▸ EXERCISE AIM:
In the records below, rewrite the lines starting at the line containing "Шаровая молния обычно возникает на открытом" and ending at the line containing "(горит почва).", replacing "хвойном" with "сосновом" and leaving everything else unchanged.

Stored entries
• • •

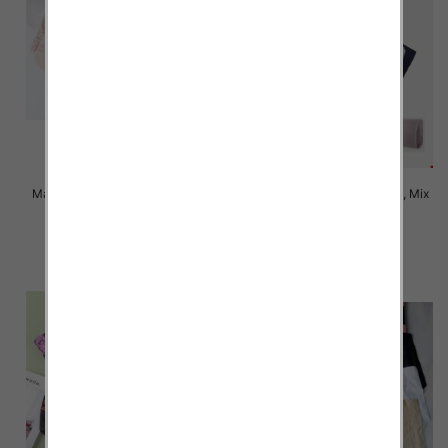
Majtki damskie Roz XL-3XL, Mix
Majtki damskie Roz XL-3XL, Mix
kolor Paczka 24 szt
kolor Paczka 24 szt
6.00 zł
5.00 zł
szczegóły
szczegóły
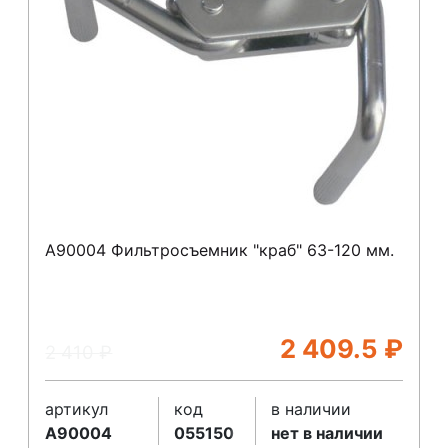
A90004 Фильтросъемник "краб" 63-120 мм.
2 409.5
₽
2 410
₽
артикул
код
в наличии
A90004
055150
нет в наличии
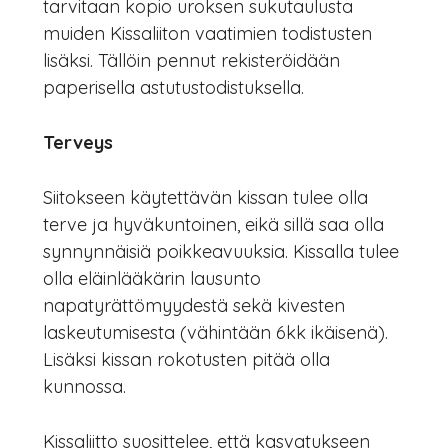
tarvitaan kopio uroksen sukutaulusta
muiden Kissaliiton vaatimien todistusten
lisäksi. Tällöin pennut rekisteröidään
paperisella astutustodistuksella.
Terveys
Siitokseen käytettävän kissan tulee olla
terve ja hyväkuntoinen, eikä sillä saa olla
synnynnäisiä poikkeavuuksia. Kissalla tulee
olla eläinlääkärin lausunto
napatyrättömyydestä sekä kivesten
laskeutumisesta (vähintään 6kk ikäisenä).
Lisäksi kissan rokotusten pitää olla
kunnossa.
Kissaliitto suosittelee, että kasvatukseen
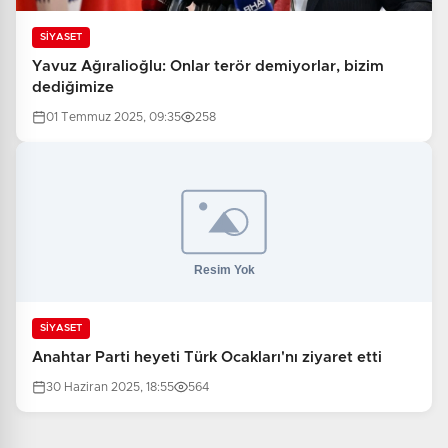
SİYASET
Yavuz Ağıralioğlu: Onlar terör demiyorlar, bizim
dediğimize
01 Temmuz 2025, 09:35
258
SİYASET
Anahtar Parti heyeti Türk Ocakları'nı ziyaret etti
30 Haziran 2025, 18:55
564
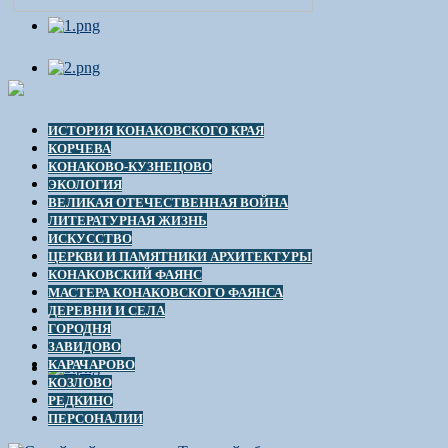
ИСТОРИЯ КОНАКОВСКОГО КРАЯ
КОРЧЕВА
КОНАКОВО-КУЗНЕЦОВО
ЭКОЛОГИЯ
ВЕЛИКАЯ ОТЕЧЕСТВЕННАЯ ВОЙНА
ЛИТЕРАТУРНАЯ ЖИЗНЬ
ИСКУССТВО
ЦЕРКВИ И ПАМЯТНИКИ АРХИТЕКТУРЫ
КОНАКОВСКИЙ ФАЯНС
МАСТЕРА КОНАКОВСКОГО ФАЯНСА
ДЕРЕВНИ И СЕЛА
ГОРОДНЯ
ЗАВИДОВО
КАРАЧАРОВО
КОЗЛОВО
РЕДКИНО
ПЕРСОНАЛИИ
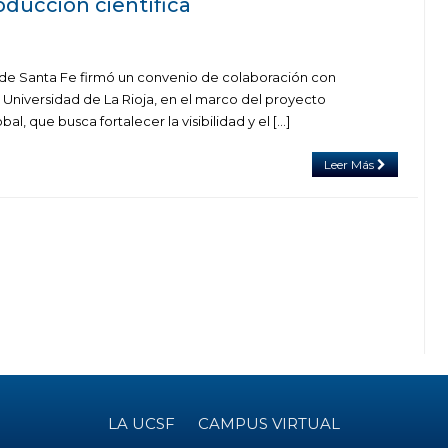
roducción científica
 de Santa Fe firmó un convenio de colaboración con
a Universidad de La Rioja, en el marco del proyecto
al, que busca fortalecer la visibilidad y el […]
Leer Más
LA UCSF
CAMPUS VIRTUAL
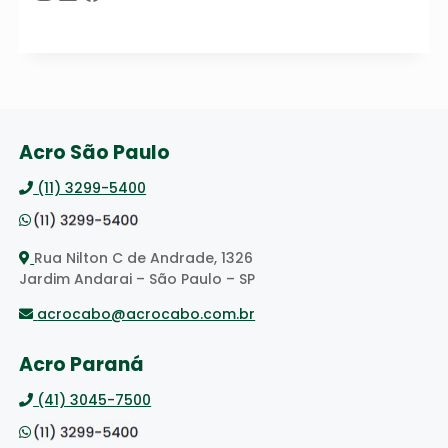
Acro São Paulo
(11) 3299-5400
Rua Nilton C de Andrade, 1326
Jardim Andarai – São Paulo – SP
acrocabo@acrocabo.com.br
Acro Paraná
(41) 3045-7500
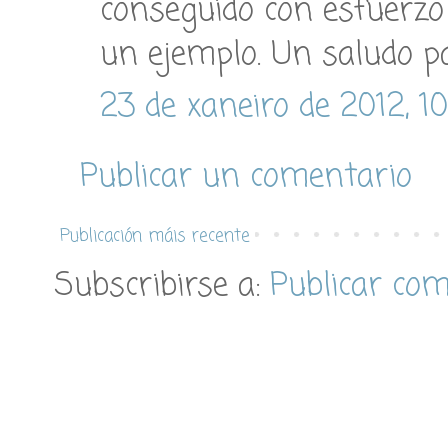
conseguido con esfuerzo 
un ejemplo. Un saludo pa
23 de xaneiro de 2012, 10
Publicar un comentario
Publicación máis recente
Subscribirse a:
Publicar co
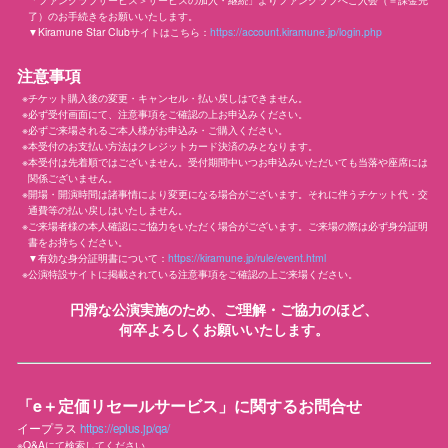
了）のお手続きをお願いいたします。
▼Kiramune Star Clubサイトはこちら：
https://account.kiramune.jp/login.php
注意事項
チケット購入後の変更・キャンセル・払い戻しはできません。
必ず受付画面にて、注意事項をご確認の上お申込みください。
必ずご来場されるご本人様がお申込み・ご購入ください。
本受付のお支払い方法はクレジットカード決済のみとなります。
本受付は先着順ではございません。受付期間中いつお申込みいただいても当落や座席には
関係ございません。
開場・開演時間は諸事情により変更になる場合がございます。それに伴うチケット代・交
通費等の払い戻しはいたしません。
ご来場者様の本人確認にご協力をいただく場合がございます。ご来場の際は必ず身分証明
書をお持ちください。
▼有効な身分証明書について：
https://kiramune.jp/rule/event.html
公演特設サイトに掲載されている注意事項をご確認の上ご来場ください。
円滑な公演実施のため、ご理解・ご協力のほど、
何卒よろしくお願いいたします。
「e＋定価リセールサービス」に関するお問合せ
イープラス
https://eplus.jp/qa/
※Q&Aにて検索してください。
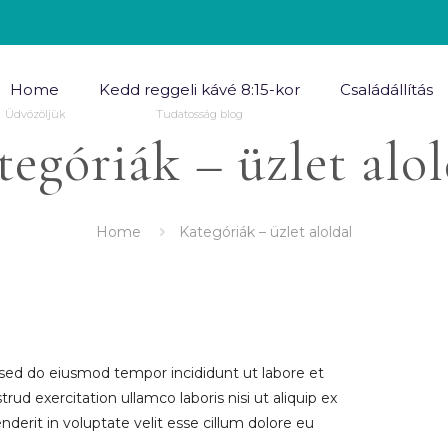
Home
Kedd reggeli kávé 8:15-kor
Családállítás
Üdvözöljük
Tudatosság blog
tegóriák – üzlet alol
Home
Kategóriák – üzlet aloldal
, sed do eiusmod tempor incididunt ut labore et
d exercitation ullamco laboris nisi ut aliquip ex
erit in voluptate velit esse cillum dolore eu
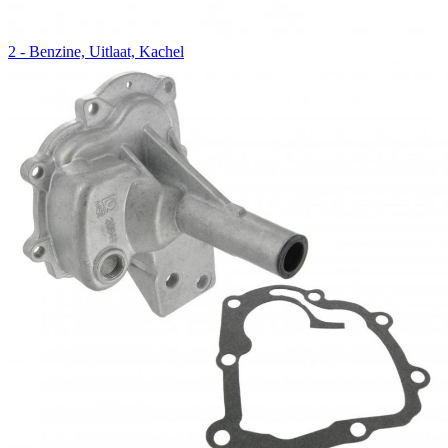
2 - Benzine, Uitlaat, Kachel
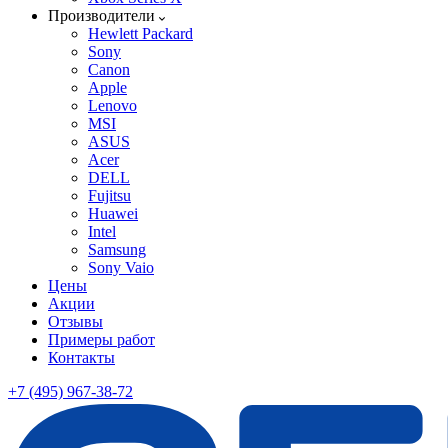
Производители
Hewlett Packard
Sony
Canon
Apple
Lenovo
MSI
ASUS
Acer
DELL
Fujitsu
Huawei
Intel
Samsung
Sony Vaio
Цены
Акции
Отзывы
Примеры работ
Контакты
+7 (495) 967-38-72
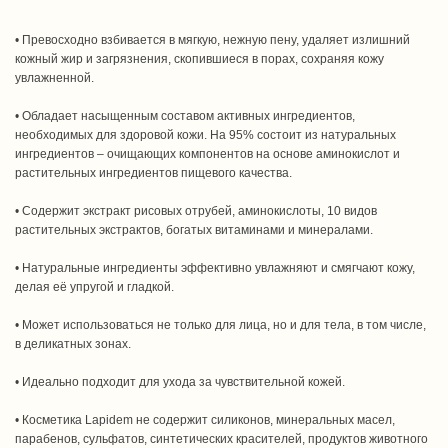
• Превосходно взбивается в мягкую, нежную пену, удаляет излишний
кожный жир и загрязнения, скопившиеся в порах, сохраняя кожу
увлажненной.
• Обладает насыщенным составом активных ингредиентов,
необходимых для здоровой кожи. На 95% состоит из натуральных
ингредиентов – очищающих компонентов на основе аминокислот и
растительных ингредиентов пищевого качества.
• Содержит экстракт рисовых отрубей, аминокислоты, 10 видов
растительных экстрактов, богатых витаминами и минералами.
• Натуральные ингредиенты эффективно увлажняют и смягчают кожу,
делая её упругой и гладкой.
• Может использоваться не только для лица, но и для тела, в том числе,
в деликатных зонах.
• Идеально подходит для ухода за чувствительной кожей.
• Косметика Lapidem не содержит силиконов, минеральных масел,
парабенов, сульфатов, синтетических красителей, продуктов животного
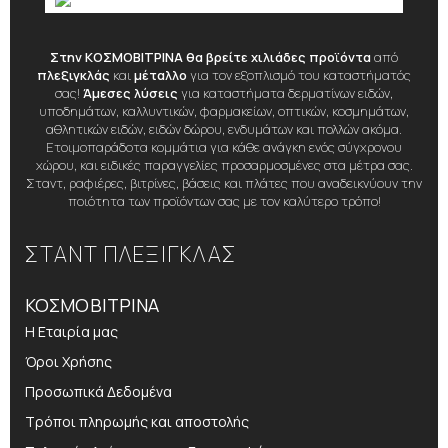
Στην ΚΟΣΜΟΒΙΤΡΙΝΑ θα βρείτε χιλιάδες προϊόντα
από
πλεξιγκλάς
και
μέταλλο
για τον εξοπλισμό του καταστήματός
σας!
Άμεσες λύσεις
για καταστήματα δερματίνων ειδών,
υποδημάτων, καλλυντικών, φαρμακείων, οπτικών, κοσμημάτων,
αθλητικών ειδών, ειδών δώρου, ενδυμάτων και πολλών ακόμα.
Ετοιμοπαράδοτα κομμάτια για κάθε ανάγκη ενός σύγχρονου
χώρου, και ειδικές παραγγελίες προσαρμοσμένες στα μέτρα σας.
Σταντ, ραφιέρες, βιτρίνες, βάσεις και πλάτες που αναδεικνύουν την
ποιότητα των προϊόντων σας με τον καλύτερο τρόπο!
ΣΤΑΝΤ ΠΛΕΞΙΓΚΛΑΣ
ΚΟΣΜΟΒΙΤΡΙΝΑ
Η Εταιρία μας
Όροι Χρήσης
Προσωπικά Δεδομένα
Τρόποι πληρωμής και αποστολής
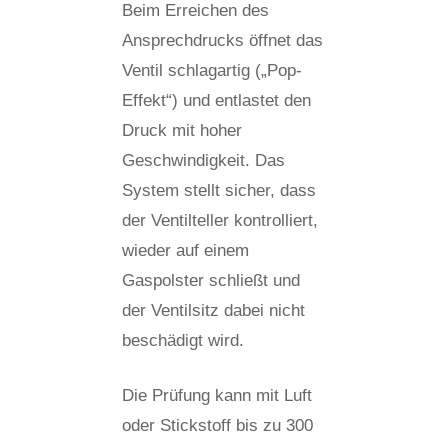
Beim Erreichen des
Ansprechdrucks öffnet das
Ventil schlagartig („Pop-
Effekt“) und entlastet den
Druck mit hoher
Geschwindigkeit. Das
System stellt sicher, dass
der Ventilteller kontrolliert,
wieder auf einem
Gaspolster schließt und
der Ventilsitz dabei nicht
beschädigt wird.
Die Prüfung kann mit Luft
oder Stickstoff bis zu 300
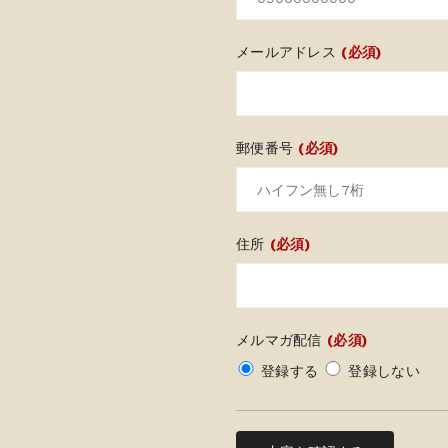
メールアドレス
(必須)
郵便番号
(必須)
住所
(必須)
メルマガ配信
(必須)
登録する
登録しない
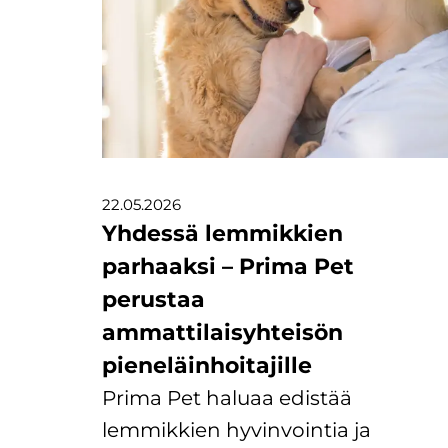
22.05.2026
Yhdessä lemmikkien
parhaaksi – Prima Pet
perustaa
ammattilaisyhteisön
pieneläinhoitajille
Prima Pet haluaa edistää
lemmikkien hyvinvointia ja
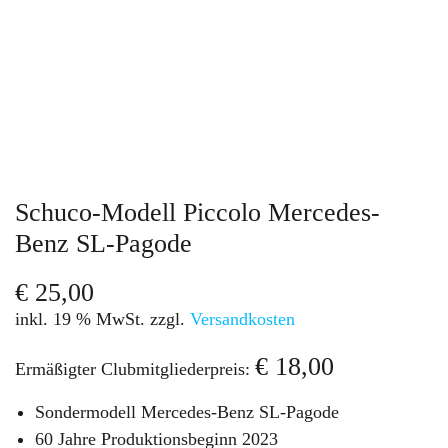
Schuco-Modell Piccolo Mercedes-
Benz SL-Pagode
€
25,00
inkl. 19 % MwSt.
zzgl.
Versandkosten
€
18,00
Ermäßigter Clubmitgliederpreis:
Sondermodell Mercedes-Benz SL-Pagode
60 Jahre Produktionsbeginn 2023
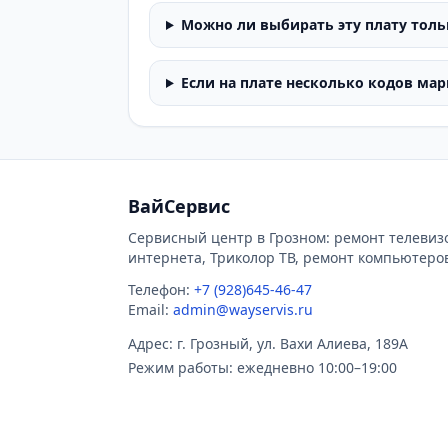
Можно ли выбирать эту плату толь
Если на плате несколько кодов ма
ВайСервис
Сервисный центр в Грозном: ремонт телевиз
интернета, Триколор ТВ, ремонт компьютеро
Телефон:
+7 (928)645-46-47
Email:
admin@wayservis.ru
Адрес: г. Грозный, ул. Вахи Алиева, 189А
Режим работы: ежедневно 10:00–19:00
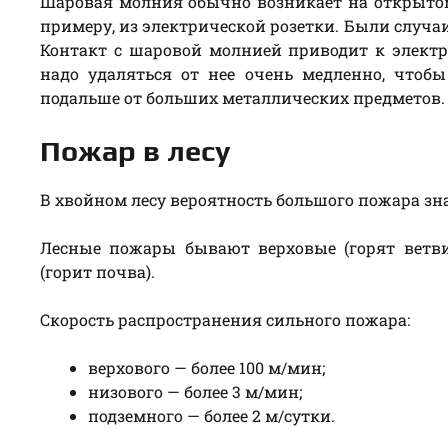
Шаровая молния обычно возникает на открытом
примеру, из электрической розетки. Были случа
Контакт с шаровой молнией приводит к электр
надо удаляться от нее очень медленно, чтоб
подальше от больших металлических предметов.
Пожар в лесу
В хвойном лесу вероятность большого пожара зн
Лесные пожары бывают верховые (горят ветви 
(горит почва).
Скорость распространения сильного пожара:
верхового — более 100 м/мин;
низового — более 3 м/мин;
подземного — более 2 м/сутки.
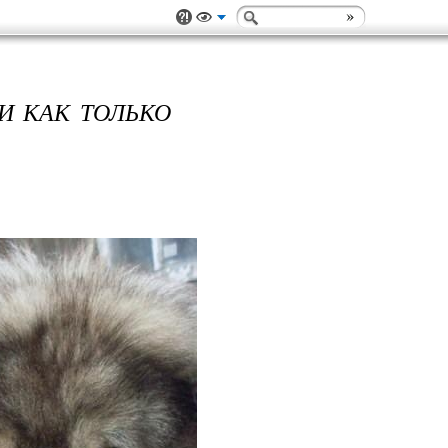
И КАК ТОЛЬКО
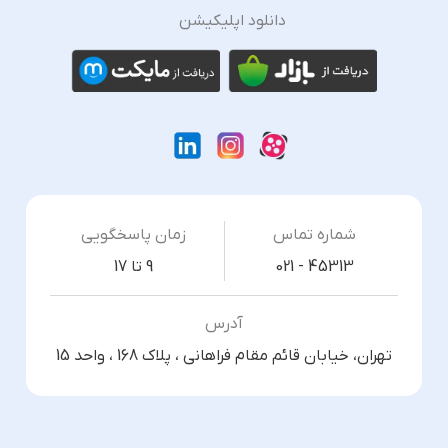
دانلود اپلیکیشن
شماره تماس
زمان پاسخگویی
021 - 45313
9 تا 17
آدرس
تهران، خیابان قائم مقام فراهانی ، پلاک 168 ، واحد 15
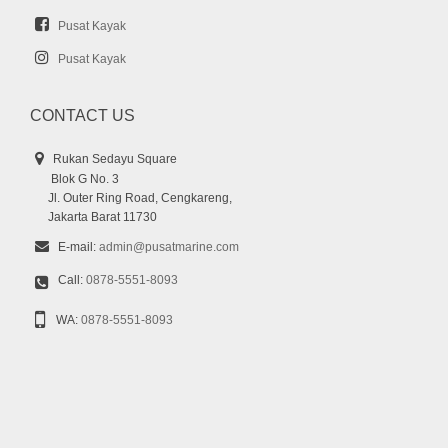
Pusat Kayak
Pusat Kayak
CONTACT US
Rukan Sedayu Square
Blok G No. 3
Jl. Outer Ring Road, Cengkareng,
Jakarta Barat 11730
E-mail:
admin@pusatmarine.com
Call:
0878-5551-8093
WA:
0878-5551-8093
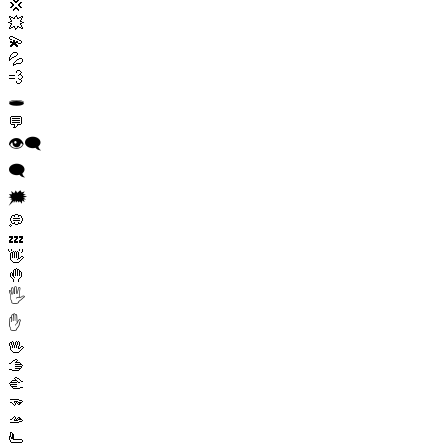
💢
💥
💫
💦
💨
🕳️
💬
👁️‍🗨️
🗨️
🗯️
💭
💤
👋
🤚
🖐️
✋
🖖
🫱
🫲
🫳
🫴
🫷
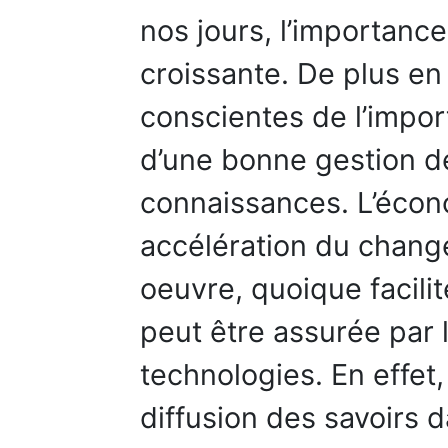
nos jours, l’importance
croissante. De plus en
conscientes de l’impor
d’une bonne gestion d
connaissances. L’écono
accélération du chang
oeuvre, quoique facili
peut être assurée par 
technologies. En effet,
diffusion des savoirs d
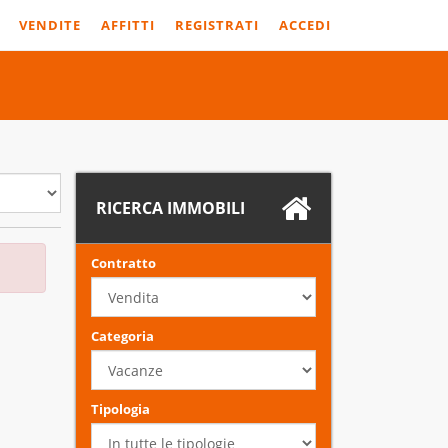
VENDITE
AFFITTI
REGISTRATI
ACCEDI
RICERCA IMMOBILI
Contratto
Categoria
Tipologia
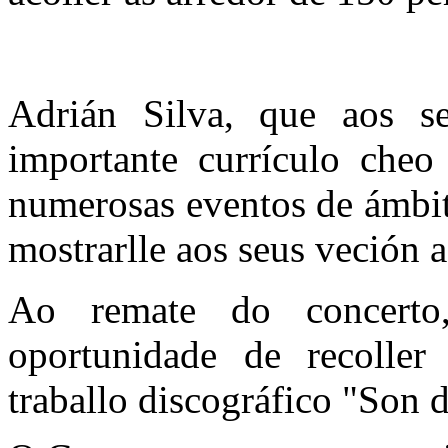
Adrián Silva, que aos 
importante currículo cheo
numerosas eventos de ámbit
mostrarlle aos seus veción 
Ao remate do concerto,
oportunidade de recolle
traballo discográfico "Son d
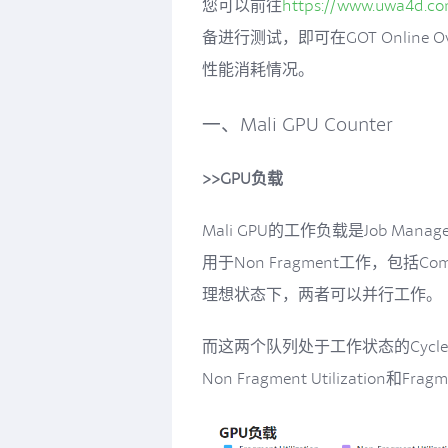
您可以前往
https://www.uwa4d.c
备进行测试，即可在GOT Online
性能消耗情况。
一、Mali GPU Counter
>>GPU负载
Mali GPU的工作负载是Job M
用于Non Fragment工作，包括Co
理想状态下，两者可以并行工作。
而这两个队列处于工作状态的Cycl
Non Fragment Utilization和Fragme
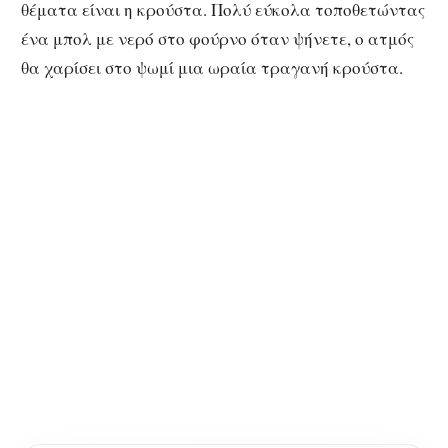
θέματα είναι η κρούστα. Πολύ εύκολα τοποθετώντας
ένα μπολ με νερό στο φούρνο όταν ψήνετε, ο ατμός
θα χαρίσει στο ψωμί μια ωραία τραγανή κρούστα.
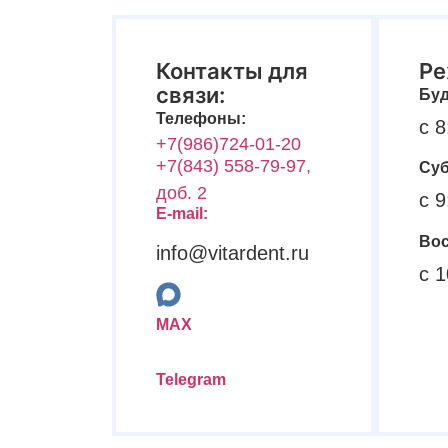
Контакты для
Ре
связи:
Буд
Телефоны:
с 8
+7(986)724-01-20
+7(843) 558-79-97,
Суб
доб. 2
с 9
E-mail:
Вос
info@vitardent.ru
с 1
MAX
Telegram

• • •

▸ PROBLEM SOLUTION:
Шаровая молния обычно возникает на открытом
примеру, из электрической розетки. Были случа
Контакт с шаровой молнией приводит к электр
надо удаляться от нее очень медленно, чтоб
подальше от больших металлических предметов.
Пожар в лесу
В сосновом лесу вероятность большого пожара зн
Лесные пожары бывают верховые (горят ветви 
(горит почва).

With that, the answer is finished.